Nights #1 Review

Written by: Wyatt Kennedy

Art by: Luigi Formisano

Coloring by: Francesco Segala, Gloria Martinelli

Lettering by: Maria Letizia Mirabella

Editing by: Alana Fox

Have you ever read a book and had it feel more mature than you? That’s how it felt reading Nights #1. In my pursuit to continue diversifying my taste in comics outside of the Big Two, I’ve picked up an urban fantasy book that’s not like many others. While a vampire is a central character, this isn’t another These Savage Shores. Don’t expect any vampires to be allegories for something complex and old like imperialism, at least in this first issue. Rather, this story is about a kid who has a very inappropriate crush on a vampire. A vampire who happens to be roommates with his serial killer cousin/guardian, and a skeletal ghost who we haven’t gotten to yet.

The creative team is doing something more modern and mature with its fabled monsters. Ghosts are actively trying to figure out how to finish their unfinished business so they die a second time. The vampires are out and about but feel properly unadjusted. Most importantly, humans can feel far more monstrous than any monster.

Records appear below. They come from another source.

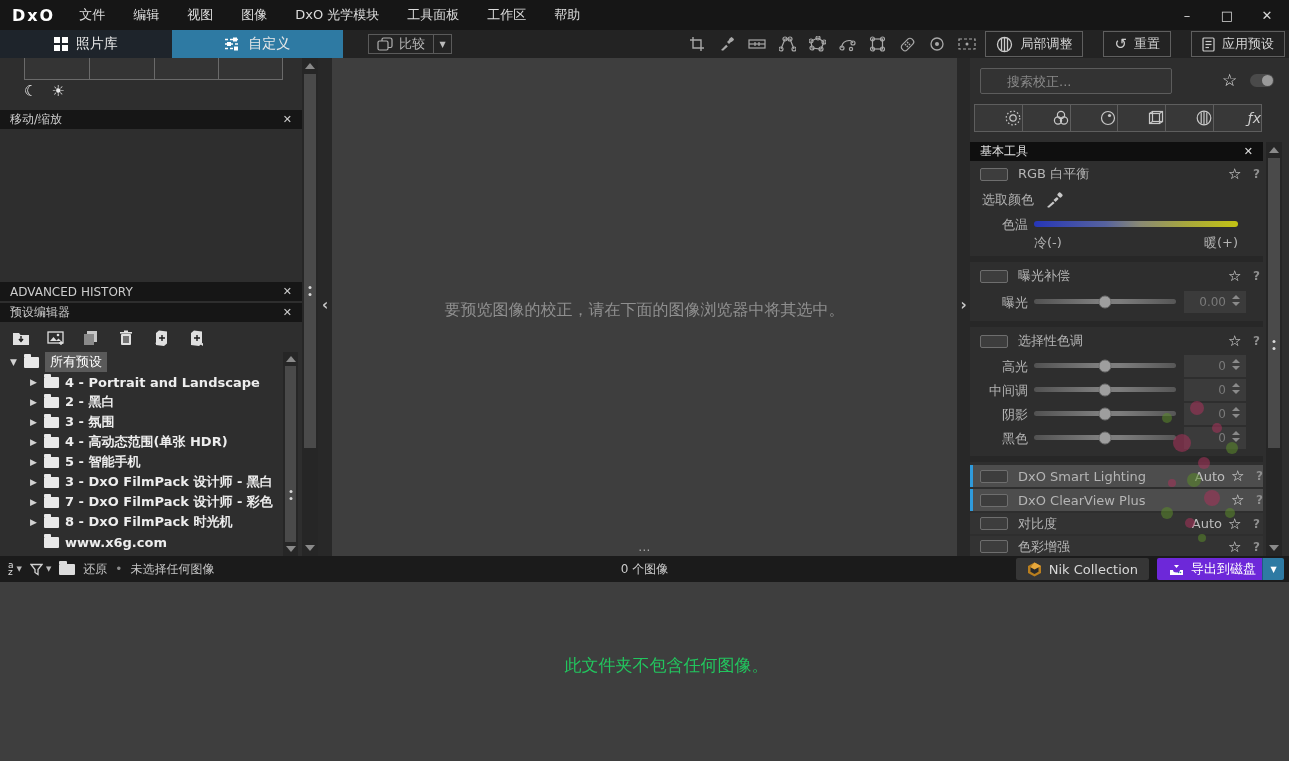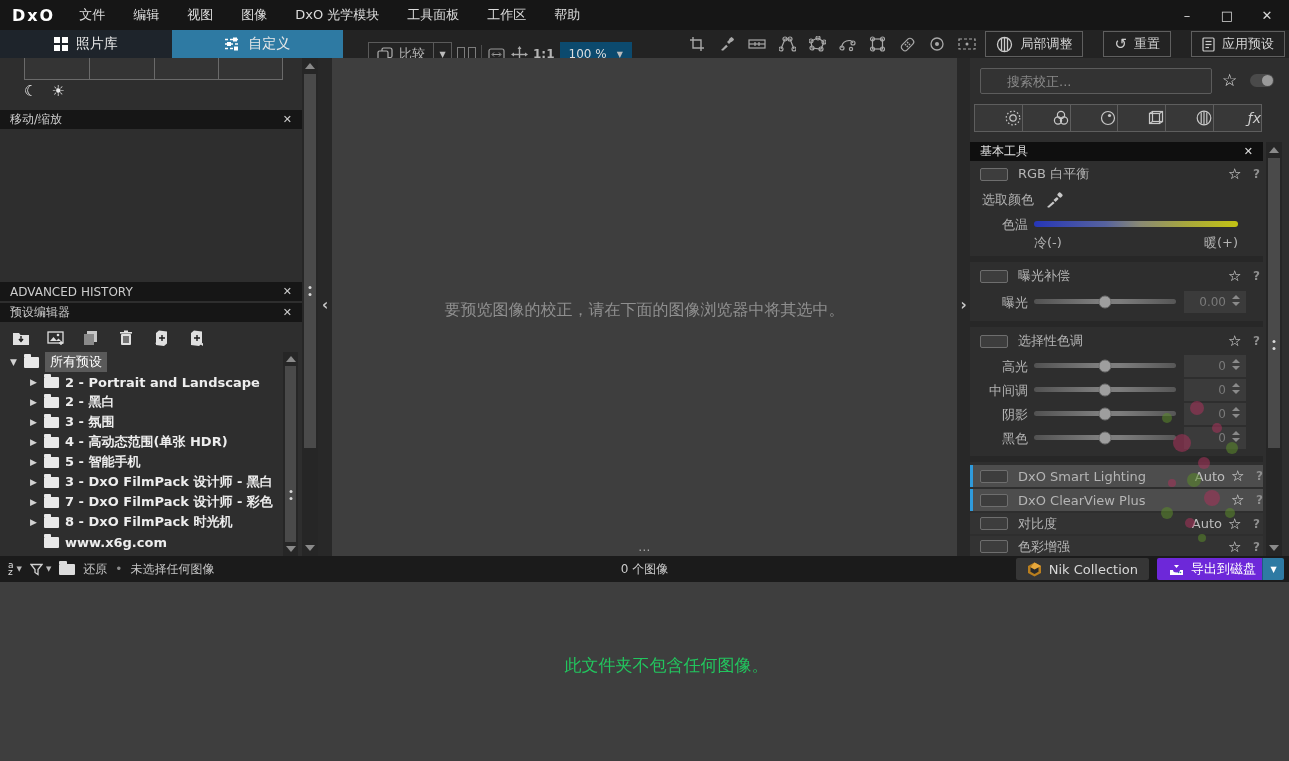--- a/index.html
+++ b/index.html
@@ -20,21 +20,21 @@
   .win-btn { color:#d8d8d8; font-size:13px; width:16px; text-align:center; }
 
   
   .toolbar { position:absolute; left:0; top:30px; width:1289px; height:28px; background:#232323; }
   .tabs { position:absolute; left:0; top:0; width:343px; height:28px; display:flex; }
   .tab { flex:1; display:flex; align-items:center; justify-content:center; gap:8px; font-size:14px; color:#e8e8e8; }
   .tab-lib { background:#1e242b; }
   .tab-cust { background:#2e7aa3; }
   .grid-icon { display:grid; grid-template-columns:6px 6px; grid-template-rows:6px 6px; gap:2px; }
   .grid-icon i { background:#ffffff; }
-  .tb-mid { position:absolute; left:368px; top:12px; height:24px; display:flex; align-items:center; gap:5px; }
+  .tb-mid { position:absolute; left:368px; top:4px; height:24px; display:flex; align-items:center; gap:5px;flex-direction:column; }
   .cmp-group { display:flex; align-items:center; height:24px; border:1px solid #5a5a5a; color:#b9b9b9; }
   .cmp-main { display:flex; align-items:center; gap:6px; padding:0 8px; }
   .cmp-dd { width:18px; align-self:stretch; display:flex; align-items:center; justify-content:center; border-left:1px solid #5a5a5a; font-size:8px; color:#bbbbbb; }
   .pair-icon { display:flex; gap:3px; }
   .pair-icon i { width:8px; height:15px; border:1px solid #7c7c7c; }
   .vsep { width:1px; height:18px; background:#4d4d4d; }
   .ratio { font-size:12px; color:#b5b5b5; font-weight:bold; }
   .zoom-box { height:24px; background:#0c4a6e; display:flex; align-items:center; gap:10px; padding:0 9px; color:#dddddd; font-size:12px; }
   .zoom-box .dd { font-size:8px; color:#bbbbbb; }
   .tb-tools { position:absolute; left:688px; top:2px; height:24px; display:flex; align-items:center; gap:12px; }
@@ -75,21 +75,21 @@
   .tri-up { width:0; height:0; border-left:5px solid transparent; border-right:5px solid transparent; border-bottom:6px solid #8a8a8a; position:absolute; left:50%; transform:translateX(-50%); }
   .tri-down { width:0; height:0; border-left:5px solid transparent; border-right:5px solid transparent; border-top:6px solid #8a8a8a; position:absolute; left:50%; transform:translateX(-50%); }
   .grip { position:absolute; left:50%; transform:translateX(-50%); display:flex; flex-direction:column; gap:4px; }
   .grip i { width:3px; height:3px; border-radius:50%; background:#d8d8d8; }
   .gchev { position:absolute; left:50%; transform:translateX(-50%); color:#c8c8c8; font-size:15px; font-weight:bold; }
 
   .canvas-msg { position:absolute; left:0; right:0; top:242px; text-align:center; color:#8f8f8f; font-size:16px; }
 
   
   .search-row { position:absolute; left:10px; top:10px; width:300px; height:26px; }
-  .search-input { position:absolute; left:0; top:0; width:232px; height:26px; background:#333333; border:1px solid #5c5c5c; border-radius:2px; color:#cccccc; font-size:13px; padding:0 6px 0 26px; font-family:inherit; }
+  .search-input { position:absolute; left:0; top:0; width:192px; height:26px; background:#333333; border:1px solid #5c5c5c; border-radius:2px; color:#cccccc; font-size:13px; padding:0 6px 0 26px; font-family:inherit; }
   .search-input::placeholder { color:#8a8a8a; }
   .mag { position:absolute; left:7px; top:6px; }
   .fav-star { position:absolute; left:242px; top:2px; font-size:17px; color:#e0e0e0; }
   .toggle { position:absolute; left:270px; top:6px; width:24px; height:13px; background:#4a4a4a; border-radius:7px; }
   .toggle i { position:absolute; right:1px; top:1px; width:11px; height:11px; border-radius:50%; background:#9a9a9a; }
 
   .tool-tabs { position:absolute; left:4px; top:46px; width:288px; height:28px; display:flex; }
   .ttab { flex:1; border:1px solid #5e5e5e; margin-left:-1px; background:#383838; display:flex; align-items:center; justify-content:flex-end; color:#c8c8c8; }
   .ttab:first-child { margin-left:0; }
   .fx-glyph { font-size:14px; font-style:italic; color:#d0d0d0; }
@@ -424,21 +424,21 @@
 
   <div class="tree">
     <div class="trow" style="padding-left:8px">
       <span class="arr">▼</span>
       <span class="folder"></span>
       <span class="sel-label">所有预设</span>
     </div>
     <div class="trow child">
       <span class="arr">▶</span>
       <span class="folder"></span>
-      <span>2 - Portrait and Landscape</span>
+      <span>4 - Portrait and Landscape</span>
     </div>
     <div class="trow child">
       <span class="arr">▶</span>
       <span class="folder"></span>
       <span>2 - 黑白</span>
     </div>
     <div class="trow child">
       <span class="arr">▶</span>
       <span class="folder"></span>
       <span>3 - 氛围</span>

Another way in which Nights #1 feels more mature is how the high schooler protagonist is framed in the presence of his vampire buddy. Everyone knows the trope of a vampire falling in love with a high schooler. While the vampire in this book doesn’t seem to have romantic feelings, the way she speaks and coerces him into committing crimes and her general vibe feel… predatory. Rather than have its vampire be the kind of predator who hunts and stalks prey like a wolf, the vampire in Nights #1 hunts and stalks like a predator you’ve met at a college party. She endears herself to people she has years of experience over and acts like she’s younger than she is. She appears cool and aloof in a way that would make any high school boy think she’s cool… but something is unsettling with how close and touchy she can be.

This is where I kind of feel that the book was more mature than me because I was falling for her tricks. I had the experience to realize that I shouldn’t be, but at the same time, I was second-guessing myself. The book feels so clever, like it’s wrapping a blanket around me only to block my peripheral so I don’t see the traps ahead. Hell, they may not even be there, I could be reading into things.

I just really think the dynamic between the protagonist and the vampire feels like an intentional choice. This is partially because vampires are notorious for being social predators, but there’s also something else. The art of Nights #1 does this very subtle and incredibly skillful thing, where her smile doesn’t quite reach her eyes when she’s with the protagonist. I could be reading into and imposing my own biases on the story more than I should, but it’s interesting. It’s not a dynamic that’s often investigated in the media, nor is it framed in such a cynical view. It feels more honest depiction of this classic dynamic than we usually read. The urban fantasy environment just makes it all the more interesting.

Thank You For Reading! Read Nights #1 Yourself!

Maybe I’m crazy, maybe the book isn’t half as deep or intriguing as I think, but I know that I’m definitely waiting for the next issue to drop with great anticipation, and I heavily suggest that everyone else does too.